======== Document

Points for consideration.

8.       The points for consideration are (1) whether the Ld. District Forum was proper, legal and justified in passing the impugned judgment and (2) whether the judgment under challenge in this appeal should be set aside as prayed for by the appellant.      

                         Decision with Reasons.

9.       Both the points are taken up together for the sake of convenience and brevity.

  1. At the outset, the learned counsel for the appellant referring to the two decisions reported in AIR 2013 Calcutta 123 and also in AIR 2012 Supreme Court 184 submitted that admittedly, the respondent-complainant had no regular Route Permit to ply his vehicle on the road. He also submitted that the vehicle of the complainant was covered under the valid insurance policy on the relevant time and date, but for plying the vehicle on the road a valid Route Permit either temporary or in regular form was necessary. He also submitted that without obtaining the valid Route Permit in any manner the complainant plied his vehicle on the road and thereby he violated, not only the terms and conditions of the insurance policy, but also violated the mandatory provision of law embodied in Section 66(1) of the M.V.Act, 1988.

================
======== Information provided

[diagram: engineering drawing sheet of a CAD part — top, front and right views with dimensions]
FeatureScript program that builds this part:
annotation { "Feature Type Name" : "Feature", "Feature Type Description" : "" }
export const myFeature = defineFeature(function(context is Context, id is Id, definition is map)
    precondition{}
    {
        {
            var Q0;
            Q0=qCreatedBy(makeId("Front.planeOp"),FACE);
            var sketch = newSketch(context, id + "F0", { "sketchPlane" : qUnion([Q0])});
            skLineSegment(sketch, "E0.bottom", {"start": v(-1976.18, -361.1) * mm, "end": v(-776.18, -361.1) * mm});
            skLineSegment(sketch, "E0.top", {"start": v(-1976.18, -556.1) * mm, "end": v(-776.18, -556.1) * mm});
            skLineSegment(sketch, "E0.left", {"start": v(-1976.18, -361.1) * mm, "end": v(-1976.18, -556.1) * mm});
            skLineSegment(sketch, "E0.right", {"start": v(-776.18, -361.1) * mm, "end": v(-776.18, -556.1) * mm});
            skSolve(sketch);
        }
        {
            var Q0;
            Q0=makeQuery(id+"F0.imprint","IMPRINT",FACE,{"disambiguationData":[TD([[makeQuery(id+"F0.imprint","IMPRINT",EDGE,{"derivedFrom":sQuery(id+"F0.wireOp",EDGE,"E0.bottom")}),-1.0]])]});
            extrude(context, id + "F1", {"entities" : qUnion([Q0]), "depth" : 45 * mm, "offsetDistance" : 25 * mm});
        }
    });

================

### Stated problem 1
In the court judgment, which provision of the M.V. Act, 1988 did the appellant's counsel say the complainant violated?
### Stated problem 2
What submissions did the appellant's counsel make in the court judgment? List each one.
### Stated problem 3
Continue the court judgment after its final sentence.

### Exercise answer 1
Section 66(1) of the M.V. Act, 1988.

### Exercise answer 2
- The respondent-complainant admittedly had no regular Route Permit to ply his vehicle on the road.
- The vehicle was covered under a valid insurance policy at the relevant time and date, but plying it on the road required a valid Route Permit, either temporary or regular.
- By plying the vehicle without a valid Route Permit, the complainant violated the terms and conditions of the insurance policy and the mandatory provision in Section 66(1) of the M.V. Act, 1988.

### Exercise answer 3
  2. The learned counsel for the appellant also submitted that when the appellant-Insurance Company was ready to settle the claim of the complainant, at that time the appellant received a verification report from the Investigator Sri Debabrata Saha who obtained the said report from the State Public Information Officer to the effect that no Route Permit was issued concerning the vehicle of the complainant. He also submitted that a valid Route Permit for plying a vehicle on the road is mandatory under Section 66(1) of the M.V.Act, but the complainant without obtaining such Route Permit got his vehicle plied on the road and as the said act of the complainant was in violation of the terms and conditions of the insurance policy and also violative of Section 66(1) of the M.V.Act, the appellant- insurance company had no liability for such damage caused by fire accident to the vehicle of the complainant and as such, the insurance company rightly repudiated the claim of the complainant. He also submitted that the Ld. District Forum failed to appreciate the evidence, the facts and circumstances of the case and the relevant provisions of law and passed the impugned judgment erroneously which cannot be sustained in the eye of law and therefore, is liable to be set aside.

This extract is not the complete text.